The AI-powered text-to-real voice converter accurately mimics human
speech along with its emotionality and even considering
extraneous sounds that may surround at the time of the conversation.
The first week of the new year pleased fans of technological innovations
with the presentation of a new AI model from Microsoft. After
"listening" to a 3-second sample of a person's speech, it accurately
imitates voice and is quite ready to voice the written text. After
preliminary training, the AI model can become a full-fledged voice
understudy because it not only copies speech, but also considers all its nuances: tempo, timbre, volume, expressiveness, and so
on. The developers called their new product VALL-E.
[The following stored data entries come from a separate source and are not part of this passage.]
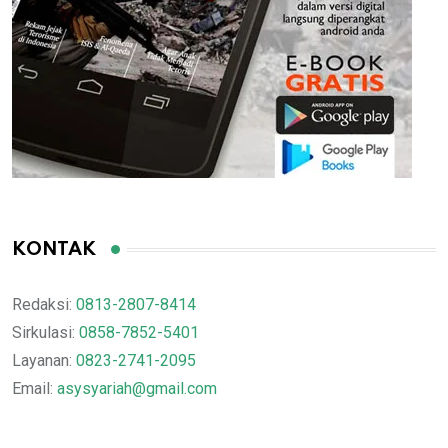
KONTAK
Redaksi:
0813-2807-8414
Sirkulasi:
0858-7852-5401
Layanan:
0823-2741-2095
Email:
asysyariah@gmail.com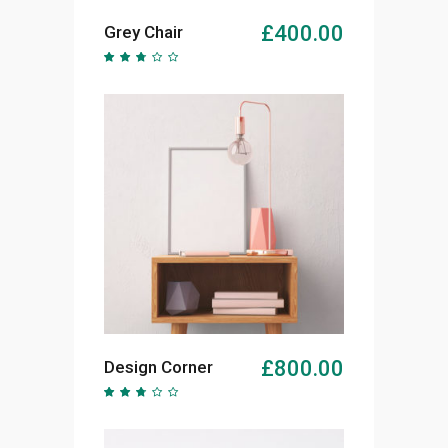
AJOUTER AU PANIER
£
400.00
Grey Chair
Note
2.49
sur
5
AJOUTER AU PANIER
£
800.00
Design Corner
Note
2.50
sur
5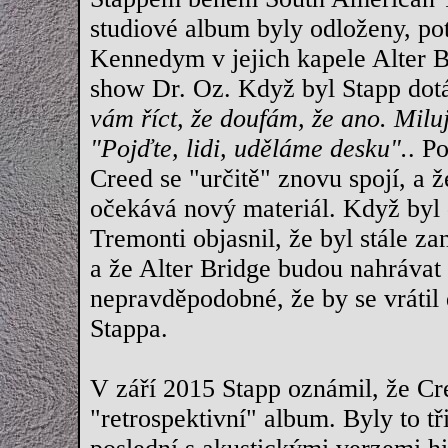
studiové album byly odloženy, po
Kennedym v jejich kapele Alter Br
show Dr. Oz. Když byl Stapp dot
vám říct, že doufám, že ano. Miluj
"Pojďte, lidi, uděláme desku".
. P
Creed se "určitě" znovu spojí, a 
očekává nový materiál. Když byl 
Tremonti objasnil, že byl stále z
a že Alter Bridge budou nahrávat 
nepravděpodobné, že by se vrátil
Stappa.
V září 2015 Stapp oznámil, že Cr
"retrospektivní" album. Byly to tř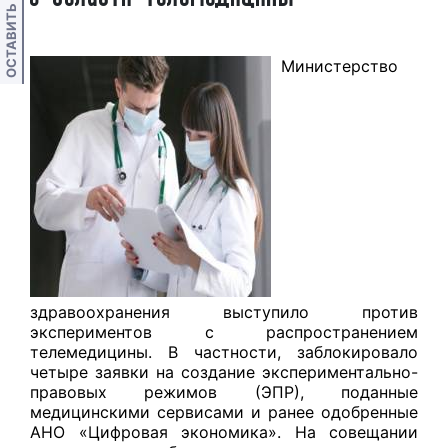
ОСТАВИТЬ ОТЗЫВ
Министерство
здравоохранения выступило против
экспериментов с распространением
телемедицины. В частности, заблокировало
четыре заявки на создание экспериментально-
правовых режимов (ЭПР), поданные
медицинскими сервисами и ранее одобренные
АНО «Цифровая экономика». На совещании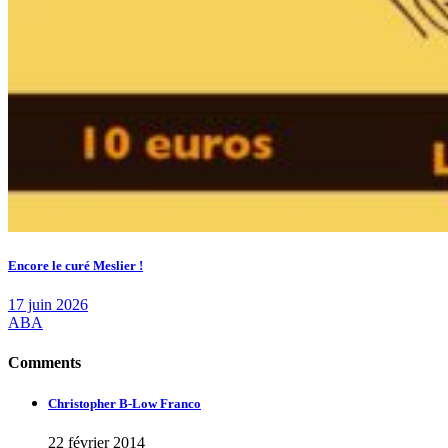
Encore le curé Meslier !
17 juin 2026
ABA
Comments
Christopher B-Low Franco
22 février 2014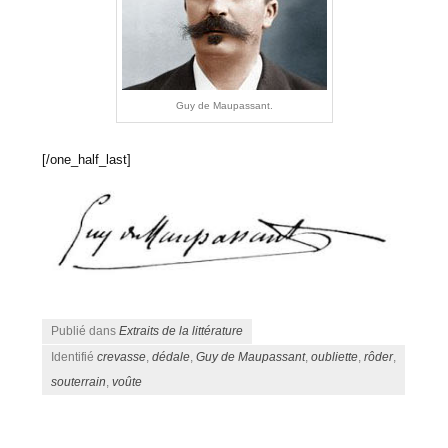
Guy de Maupassant.
[/one_half_last]
Publié dans
Extraits de la littérature
Identifié
crevasse
,
dédale
,
Guy de Maupassant
,
oubliette
,
rôder
,
souterrain
,
voûte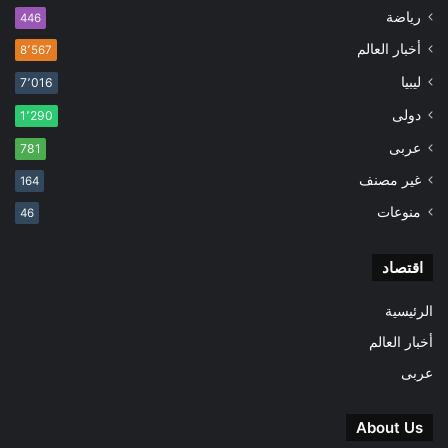
رياضة
446
أخبار العالم
8٬567
ليبيا
7٬016
دولى
1٬290
عربى
781
غير مصنف
164
منوعات
46
اقتصاد
الرئيسية
أخبار العالم
عربى
About Us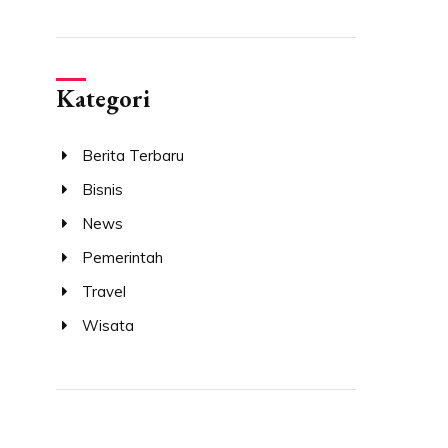
Kategori
Berita Terbaru
Bisnis
News
Pemerintah
Travel
Wisata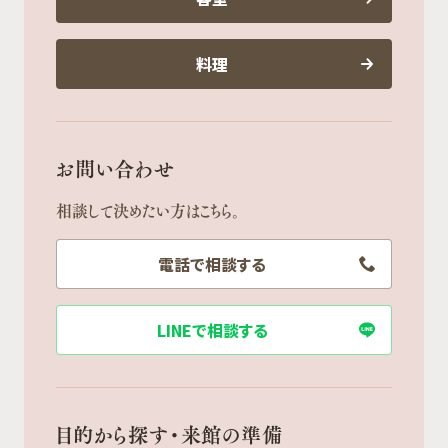
料理
お問い合わせ
相談して決めたい方はこちら。
電話で相談する
LINEで相談する
目的から探す・来館の準備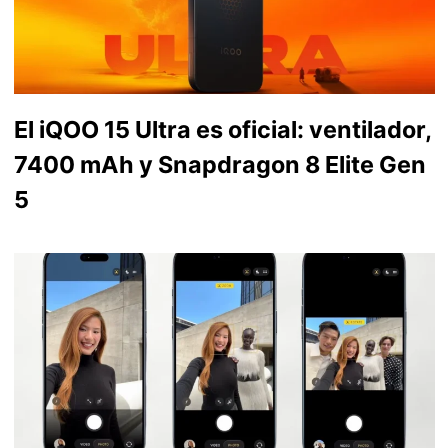
El iQOO 15 Ultra es oficial: ventilador,
7400 mAh y Snapdragon 8 Elite Gen
5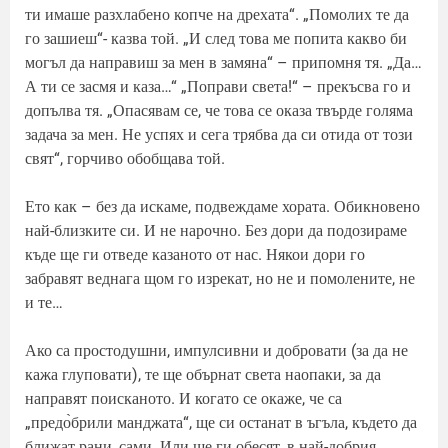
ти имаше разхлабено копче на дрехата“. „Помолих те да
го зашиеш“- казва той. „И след това ме попита какво би
могъл да направиш за мен в замяна“ – припомня тя. „Да…
А ти се засмя и каза…“ „Поправи света!“ – прекъсва го и
допълва тя. „Опасявам се, че това се оказа твърде голяма
задача за мен. Не успях и сега трябва да си отида от този
свят“, горчиво обобщава той.
Ето как – без да искаме, подвеждаме хората. Обикновено
най-близките си. И не нарочно. Без дори да подозираме
къде ще ги отведе казаното от нас. Някои дори го
забравят веднага щом го изрекат, но не и помолените, не
и те…
Ако са простодушни, импулсивни и добровати (за да не
кажа глуповати), те ще обърнат света наопаки, за да
направят поисканото. И когато се окаже, че са
„предо̀брили манджата“, ще си останат в ъгъла, където да
ближат рани, сами. Или ще ги обесят, в най-добрия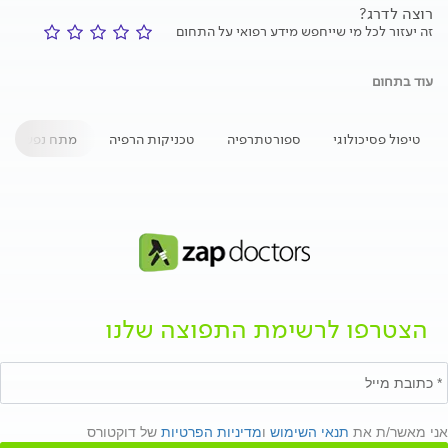
רוצה לדרג?
זה יעזור לכל מי שייחפש מידע רפואי על התחום
עוד בתחום
טיפול פסיכולוגי
ספורטתרפיה
טכניקות הרפיה
מתח נפשי
הצטרפו לרשימת התפוצה שלנו
אני מאשר/ת את
תנאי השימוש
ו
מדיניות הפרטיות
של דוקטורס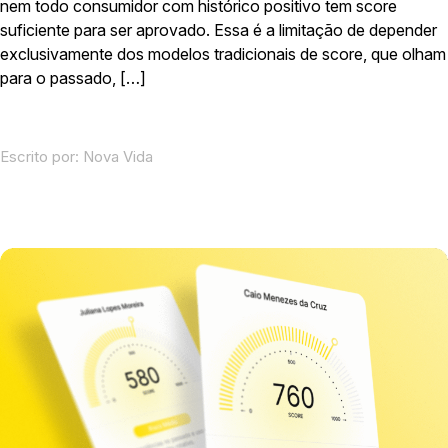
nem todo consumidor com histórico positivo tem score
suficiente para ser aprovado. Essa é a limitação de depender
exclusivamente dos modelos tradicionais de score, que olham
para o passado, […]
Escrito por:
Nova Vida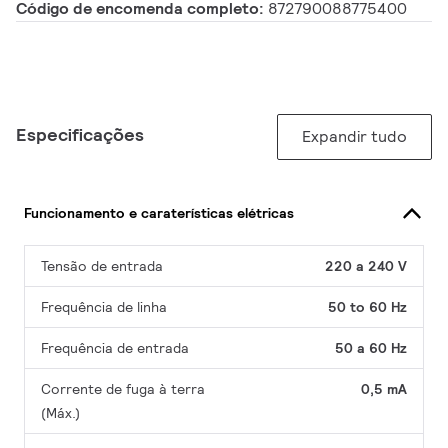
Código de encomenda completo:
872790088775400
Especificações
Expandir tudo
Funcionamento e caraterísticas elétricas
Tensão de entrada
220 a 240 V
Frequência de linha
50 to 60 Hz
Frequência de entrada
50 a 60 Hz
Corrente de fuga à terra
0,5 mA
(Máx.)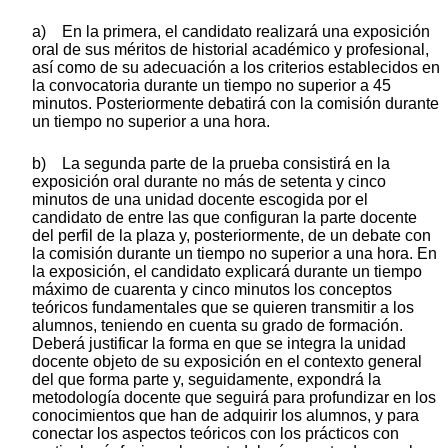
a) En la primera, el candidato realizará una exposición
oral de sus méritos de historial académico y profesional,
así como de su adecuación a los criterios establecidos en
la convocatoria durante un tiempo no superior a 45
minutos. Posteriormente debatirá con la comisión durante
un tiempo no superior a una hora.
b) La segunda parte de la prueba consistirá en la
exposición oral durante no más de setenta y cinco
minutos de una unidad docente escogida por el
candidato de entre las que configuran la parte docente
del perfil de la plaza y, posteriormente, de un debate con
la comisión durante un tiempo no superior a una hora. En
la exposición, el candidato explicará durante un tiempo
máximo de cuarenta y cinco minutos los conceptos
teóricos fundamentales que se quieren transmitir a los
alumnos, teniendo en cuenta su grado de formación.
Deberá justificar la forma en que se integra la unidad
docente objeto de su exposición en el contexto general
del que forma parte y, seguidamente, expondrá la
metodología docente que seguirá para profundizar en los
conocimientos que han de adquirir los alumnos, y para
conectar los aspectos teóricos con los prácticos con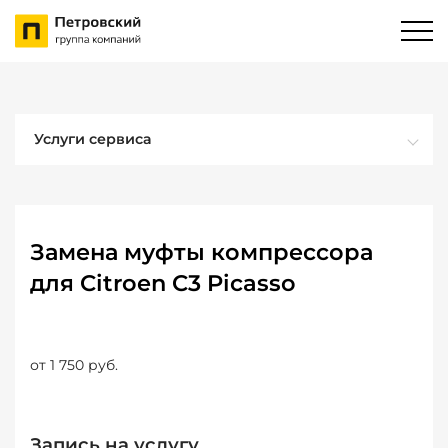
Услуги сервиса
Замена муфты компрессора
для Citroen C3 Picasso
от 1 750 руб.
Запись на услугу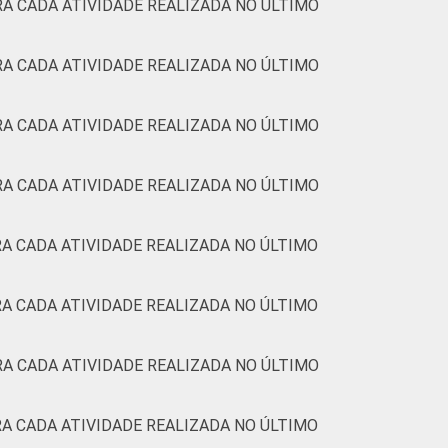
A CADA ATIVIDADE REALIZADA NO ÚLTIMO
A CADA ATIVIDADE REALIZADA NO ÚLTIMO
A CADA ATIVIDADE REALIZADA NO ÚLTIMO
A CADA ATIVIDADE REALIZADA NO ÚLTIMO
A CADA ATIVIDADE REALIZADA NO ÚLTIMO
A CADA ATIVIDADE REALIZADA NO ÚLTIMO
A CADA ATIVIDADE REALIZADA NO ÚLTIMO
A CADA ATIVIDADE REALIZADA NO ÚLTIMO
Microsoft's experts characterize VALL-E as a neural codec language model,
since it is based not only on AI, but also on the latest EnCodec
technology developed by Meta. The "parents" of VALL-E believe that in
the future their offspring can be used to develop next-generation
services that convert text to speech and edit it, as well as to create
high-quality audio content. It is expected that Microsoft's new product
will become a valuable part of the collection of generative AI models.
At the same time, the developers understand that such technology can be very dangerous. Since VALL-E accurately copies the speech and speech behavior of a person, it may well be used for criminal purposes: for example, to pass voice identification instead of someone or to introduce themselves as another person. To combat these risks, it is necessary to create a special model that will distinguish simulated speech from real.